Re: Catal and vultures

From: Gerry Reinhart-Waller
Message: 764
Date: 2000-01-04

Hello to you Sabine,
>
> Hello again,
> Gerry, you wrote:
> >What types of agriculture was conducted at Catal Huyak? And were the
> workers prisoners (living in their cells) when they weren't in the
> fields or were they simply religious followers of the "chief"? <
> As I've mainly looked at the frescoes when looking into the Catal Hoeyuek
> story I can't tell you very much. The inhabitants of the town were growing
> wheat, barley, peas and vetch, kept sheep, goats and cows and held dogs (but
> they also traded, I don't know what they gave (may have been their artistic
> beads and baskets) but they owned material from far away (flint from Syria,
> marble from the Aegean).
> Why do you think of workers as prisoners? I don't understand the question,
> sorry.
>

Gerry here: The reason I ask about the folks at Catal Huyak is because
of the ladders that were needed to enter the structures. I know that
the Inca in Peru used "workers" as corvee labor and also used "workers"
to make cheecha (sp) or beer. In my estimation, these "workers" were
more slave than freeperson. But thinking about the definition of the
words "slave" and "worker" one of the only differences appears to be
that one was indentured and the other was not.

I also examined the "housing" for the Maya in Mexico and was very
surprised to find how tiny the accomodations were -- room for a slab of
concrete that was raised from the floor and likely used as a "bed".
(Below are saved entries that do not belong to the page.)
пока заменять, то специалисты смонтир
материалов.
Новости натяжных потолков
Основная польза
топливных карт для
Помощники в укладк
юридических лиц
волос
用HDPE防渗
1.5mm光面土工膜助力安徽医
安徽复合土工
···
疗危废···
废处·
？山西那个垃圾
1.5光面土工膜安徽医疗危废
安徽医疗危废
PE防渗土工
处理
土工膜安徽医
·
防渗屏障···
And examining the archaeological from Ur, I was amazed to find the large
number of females who were ?sacrificed or sentenced to death for their
"Queen".

Even in Egypt, the workers who were used to build the pyramids -- were
they free or not free?

BTW, you called Catal a town and not a city. Is there a particular
reason for this label?


> I've been thinking a lot about their burial rites where the dead where first
> picked clean by vultures and then the bones buried under the (sleeping-?)
> benches of the houses. Vultures are also an important motive in the
> frescoes.
> The Anatolian word for vulture seems to have been ku-pa (cf. GR gyps,
> gypas). Does anybody have an idea if that might be connected to the name of
> the cypress (ku-pa-ri-si, if I remember correctly in Mycenaean), the ancient
> tree of the dead (its resin was e.g. used - among others - for preparing
> mummies in Egypt) around the Aegean?
> With best wishes
> Sabine
>
>
Gerry: And Sabine, where was it that you examined the frescos from
Catal Huyak? Have they always been available for viewing? Is there
perhaps a website that displays them?